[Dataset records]
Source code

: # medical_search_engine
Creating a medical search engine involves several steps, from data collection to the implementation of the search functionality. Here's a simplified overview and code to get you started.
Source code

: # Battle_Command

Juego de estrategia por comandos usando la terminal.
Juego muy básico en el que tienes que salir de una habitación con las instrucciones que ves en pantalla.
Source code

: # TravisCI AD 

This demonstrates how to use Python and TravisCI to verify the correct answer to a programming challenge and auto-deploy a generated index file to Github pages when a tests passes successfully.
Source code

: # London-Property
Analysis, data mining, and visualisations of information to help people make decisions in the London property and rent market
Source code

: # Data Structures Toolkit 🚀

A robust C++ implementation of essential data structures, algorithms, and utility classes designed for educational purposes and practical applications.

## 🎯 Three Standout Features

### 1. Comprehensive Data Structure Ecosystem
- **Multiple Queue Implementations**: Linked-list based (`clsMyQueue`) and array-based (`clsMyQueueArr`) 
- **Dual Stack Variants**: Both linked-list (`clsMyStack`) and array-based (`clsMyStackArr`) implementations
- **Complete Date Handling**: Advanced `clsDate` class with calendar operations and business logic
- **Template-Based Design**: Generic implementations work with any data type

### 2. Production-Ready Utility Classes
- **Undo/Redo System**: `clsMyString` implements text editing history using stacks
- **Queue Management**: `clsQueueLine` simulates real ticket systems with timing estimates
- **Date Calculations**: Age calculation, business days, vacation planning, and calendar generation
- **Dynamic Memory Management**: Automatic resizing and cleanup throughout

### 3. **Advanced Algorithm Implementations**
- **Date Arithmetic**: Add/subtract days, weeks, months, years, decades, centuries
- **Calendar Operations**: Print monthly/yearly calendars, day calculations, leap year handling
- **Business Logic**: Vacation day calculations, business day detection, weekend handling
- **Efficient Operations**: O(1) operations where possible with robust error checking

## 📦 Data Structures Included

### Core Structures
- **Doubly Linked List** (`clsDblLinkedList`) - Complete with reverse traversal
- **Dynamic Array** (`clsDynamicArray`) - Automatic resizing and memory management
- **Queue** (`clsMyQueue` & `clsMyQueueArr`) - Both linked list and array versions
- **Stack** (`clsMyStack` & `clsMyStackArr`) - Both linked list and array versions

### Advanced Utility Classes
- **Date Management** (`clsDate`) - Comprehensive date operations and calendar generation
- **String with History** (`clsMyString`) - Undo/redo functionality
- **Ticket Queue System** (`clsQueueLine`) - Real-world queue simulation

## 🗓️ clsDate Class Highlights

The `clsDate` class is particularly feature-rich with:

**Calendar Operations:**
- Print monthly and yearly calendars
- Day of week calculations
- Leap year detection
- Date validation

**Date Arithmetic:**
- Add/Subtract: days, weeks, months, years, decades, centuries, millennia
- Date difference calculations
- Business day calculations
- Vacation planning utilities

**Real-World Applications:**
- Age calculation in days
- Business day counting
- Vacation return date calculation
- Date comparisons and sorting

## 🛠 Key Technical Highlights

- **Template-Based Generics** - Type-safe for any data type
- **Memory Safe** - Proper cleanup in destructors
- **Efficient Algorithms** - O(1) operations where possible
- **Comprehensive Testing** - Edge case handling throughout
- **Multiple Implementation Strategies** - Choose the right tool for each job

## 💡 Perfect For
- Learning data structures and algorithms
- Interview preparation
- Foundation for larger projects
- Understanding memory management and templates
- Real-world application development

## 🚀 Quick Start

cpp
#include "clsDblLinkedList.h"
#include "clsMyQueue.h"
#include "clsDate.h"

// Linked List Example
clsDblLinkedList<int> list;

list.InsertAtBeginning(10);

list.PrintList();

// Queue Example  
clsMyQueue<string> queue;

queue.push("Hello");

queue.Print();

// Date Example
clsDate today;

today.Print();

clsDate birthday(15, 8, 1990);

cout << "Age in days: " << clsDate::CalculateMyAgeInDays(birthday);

Activity>
Format each line of the material above as a JSON list of strings, with one string per line and no blank lines.

Expected answer>
[
  "Source code",
  ": # medical_search_engine",
  "Creating a medical search engine involves several steps, from data collection to the implementation of the search functionality. Here's a simplified overview and code to get you started.",
  "Source code",
  ": # Battle_Command",
  "Juego de estrategia por comandos usando la terminal.",
  "Juego muy básico en el que tienes que salir de una habitación con las instrucciones que ves en pantalla.",
  "Source code",
  ": # TravisCI AD ",
  "This demonstrates how to use Python and TravisCI to verify the correct answer to a programming challenge and auto-deploy a generated index file to Github pages when a tests passes successfully.",
  "Source code",
  ": # London-Property",
  "Analysis, data mining, and visualisations of information to help people make decisions in the London property and rent market",
  "Source code",
  ": # Data Structures Toolkit 🚀",
  "A robust C++ implementation of essential data structures, algorithms, and utility classes designed for educational purposes and practical applications.",
  "## 🎯 Three Standout Features",
  "### 1. Comprehensive Data Structure Ecosystem",
  "- **Multiple Queue Implementations**: Linked-list based (`clsMyQueue`) and array-based (`clsMyQueueArr`) ",
  "- **Dual Stack Variants**: Both linked-list (`clsMyStack`) and array-based (`clsMyStackArr`) implementations",
  "- **Complete Date Handling**: Advanced `clsDate` class with calendar operations and business logic",
  "- **Template-Based Design**: Generic implementations work with any data type",
  "### 2. Production-Ready Utility Classes",
  "- **Undo/Redo System**: `clsMyString` implements text editing history using stacks",
  "- **Queue Management**: `clsQueueLine` simulates real ticket systems with timing estimates",
  "- **Date Calculations**: Age calculation, business days, vacation planning, and calendar generation",
  "- **Dynamic Memory Management**: Automatic resizing and cleanup throughout",
  "### 3. **Advanced Algorithm Implementations**",
  "- **Date Arithmetic**: Add/subtract days, weeks, months, years, decades, centuries",
  "- **Calendar Operations**: Print monthly/yearly calendars, day calculations, leap year handling",
  "- **Business Logic**: Vacation day calculations, business day detection, weekend handling",
  "- **Efficient Operations**: O(1) operations where possible with robust error checking",
  "## 📦 Data Structures Included",
  "### Core Structures",
  "- **Doubly Linked List** (`clsDblLinkedList`) - Complete with reverse traversal",
  "- **Dynamic Array** (`clsDynamicArray`) - Automatic resizing and memory management",
  "- **Queue** (`clsMyQueue` & `clsMyQueueArr`) - Both linked list and array versions",
  "- **Stack** (`clsMyStack` & `clsMyStackArr`) - Both linked list and array versions",
  "### Advanced Utility Classes",
  "- **Date Management** (`clsDate`) - Comprehensive date operations and calendar generation",
  "- **String with History** (`clsMyString`) - Undo/redo functionality",
  "- **Ticket Queue System** (`clsQueueLine`) - Real-world queue simulation",
  "## 🗓️ clsDate Class Highlights",
  "The `clsDate` class is particularly feature-rich with:",
  "**Calendar Operations:**",
  "- Print monthly and yearly calendars",
  "- Day of week calculations",
  "- Leap year detection",
  "- Date validation",
  "**Date Arithmetic:**",
  "- Add/Subtract: days, weeks, months, years, decades, centuries, millennia",
  "- Date difference calculations",
  "- Business day calculations",
  "- Vacation planning utilities",
  "**Real-World Applications:**",
  "- Age calculation in days",
  "- Business day counting",
  "- Vacation return date calculation",
  "- Date comparisons and sorting",
  "## 🛠 Key Technical Highlights",
  "- **Template-Based Generics** - Type-safe for any data type",
  "- **Memory Safe** - Proper cleanup in destructors",
  "- **Efficient Algorithms** - O(1) operations where possible",
  "- **Comprehensive Testing** - Edge case handling throughout",
  "- **Multiple Implementation Strategies** - Choose the right tool for each job",
  "## 💡 Perfect For",
  "- Learning data structures and algorithms",
  "- Interview preparation",
  "- Foundation for larger projects",
  "- Understanding memory management and templates",
  "- Real-world application development",
  "## 🚀 Quick Start",
  "cpp",
  "#include \"clsDblLinkedList.h\"",
  "#include \"clsMyQueue.h\"",
  "#include \"clsDate.h\"",
  "// Linked List Example",
  "clsDblLinkedList<int> list;",
  "list.InsertAtBeginning(10);",
  "list.PrintList();",
  "// Queue Example  ",
  "clsMyQueue<string> queue;",
  "queue.push(\"Hello\");",
  "queue.Print();",
  "// Date Example",
  "clsDate today;",
  "today.Print();",
  "clsDate birthday(15, 8, 1990);",
  "cout << \"Age in days: \" << clsDate::CalculateMyAgeInDays(birthday);"
]